Everything from the type to the palette here feels distinctly ’70s in the best way, but the most “dramatic” thing about this cover has to be illustrator Neil Deckert’s eye graphic, which gives this cover borderline surrealist vibes. Imagine this album sitting on the floor of a young Snoop Dogg’s home in ’70s Long Beach, California, the sounds of the Dramatics emanating from his household. Both Snoop and this album were birthed in 1971, and the vocal stylings of Ron Banks and company left a strong enough impression on him to include them on the single “Doggy Dogg World” from his 1993 debut Doggystyle.


Harlem River Drive
Harlem River Drive (1971)

An album that sounds just like the cover looks. Top notch Puerto Rican soul/funk from the NYC neighborhood parkway it’s named for. If you’re still reading this and have doubts about how nerdy I am, I keep this record filed in a section in my collection dedicated strictly to black and white covers. Art direction on this one is courtesy of Ruby Mazer’s art department, whose chief output was creating the seminal standardized look used by jazz label Mainstream in the ’70s.


Can
Ege Bamyasi (1972)

Fun fact: In 1970s Turkey, there was an Okra brand named Can, which according to Google, translates to “Bell.” And it’s the actual can featured on the cover of the fourth offering from this German Krautrock band. Ege Bamyasi actually translates to “Aegean Okra.” Don’t think there’s any deep seeded okra symbolism here, just the happy accident of a band member finding a can that says “Can.”


Akira Miyazawa
Karazishibotan (1969)

This is an instance where the artwork itself prompted me to make a purchase. I was on vacation in San Francisco and popped into the massive Amoeba Music down the street from where I was staying and after an intensive sweep of the store, I found this curious album sitting in the International section for $5. The image gracing the cover was a man holding what looked like a weapon, but I later realized was a flute (likely composer Akira Miyazawa’s instrument of choice). The artwork immediately spoke to me, so I took a gamble, as one often does when presented with interesting looking LPs at an affordable price. The album was well worth the price of admission, with the music feeling like an incredibly funky Japanese take on a Spaghetti Western score, something befitting of a Tarantino flick.


The Unfolding
How To Blow Your Mind and Have a Freak-Out Party (1967)
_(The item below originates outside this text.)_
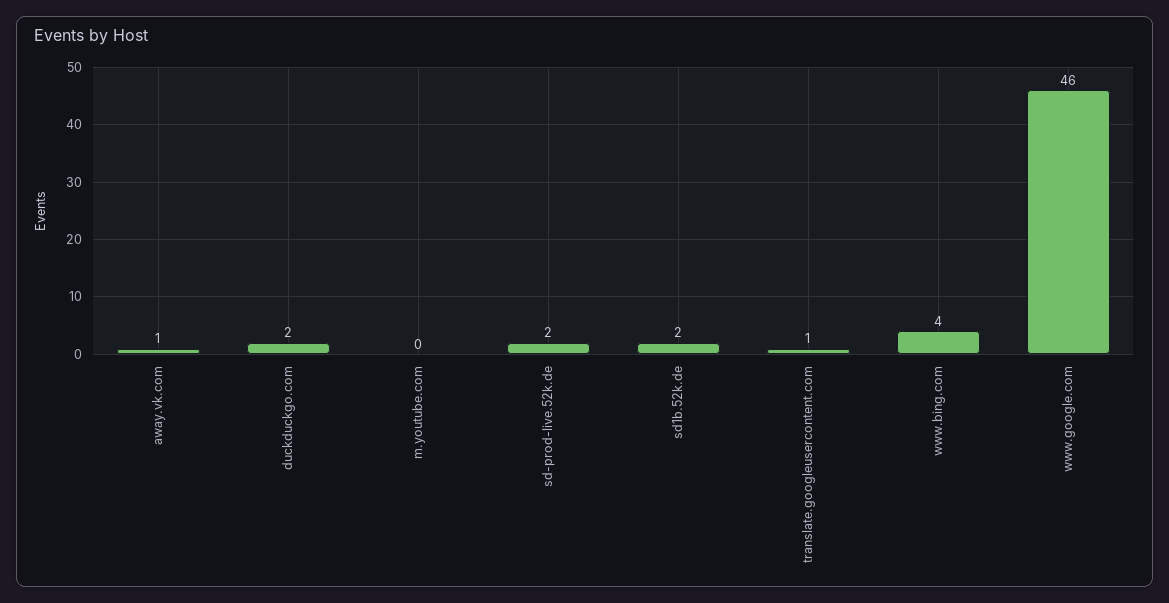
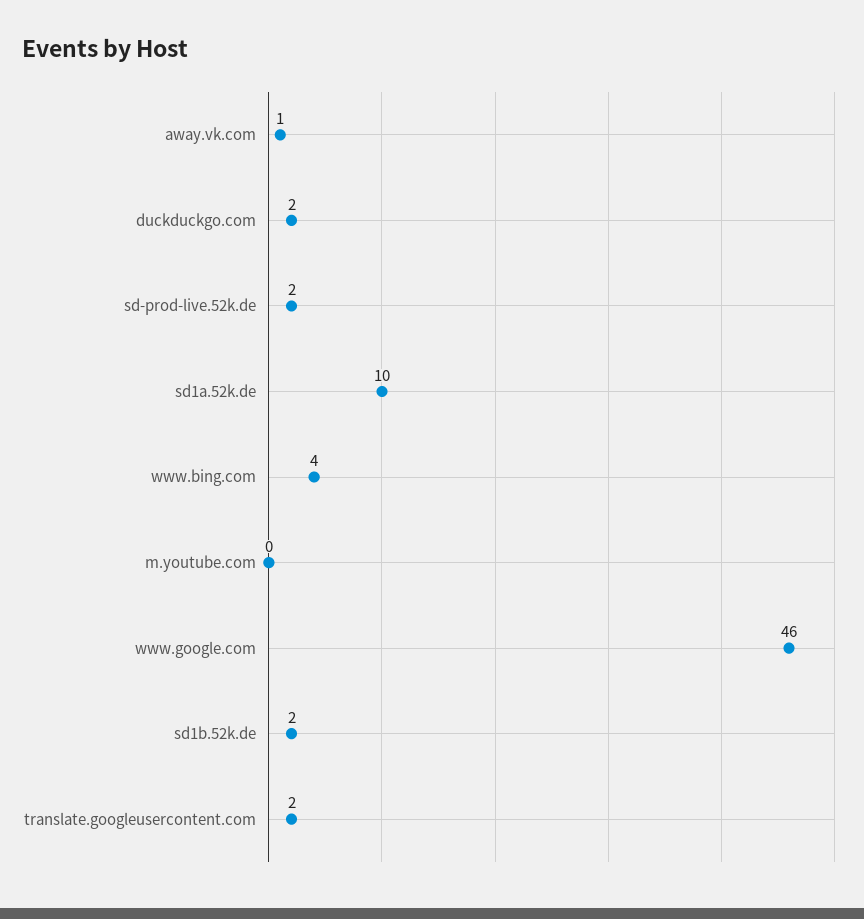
translate.googleusercontent.com: 1 -> 2
sd1a.52k.de: none -> 10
A late ’60s novelty record and a clear attempt to cash in on what the record company viewed as a psychedelic trend of the period. The Unfolding is not a real group, but a studio ensemble assembled solely for the purpose of creating a one off-release, a common practice in the time period. But where the album falls short of being a noteworthy piece of psychedelic music, it succeeds at being a decent piece of psychedelic marketing. In part, because the aesthetic eschews the minimalist approach synonymous with the era for a collage-heavy approach designed to keep the listener “stimulated” while listening.


Asiko
Take a trip with Asiko (1977)

More than anything else, I’m curious how ’70s Afro-Jazz-Funk outfit Asiko delivered the final artwork file for this LP. Using a combination of good old fashioned cut-n-paste techniques and colored markers, the art resembles doodles on a high school binder more than it does the design of a product intended to be sold publicly. Therein lies its charm and its brilliance. I challenge any professionally photographed LP of the time to compete for attention on the shelf with this one. I’m a sucker for retro DIY design, and any aesthetic that challenges the very principles we’ve become accustomed to championing.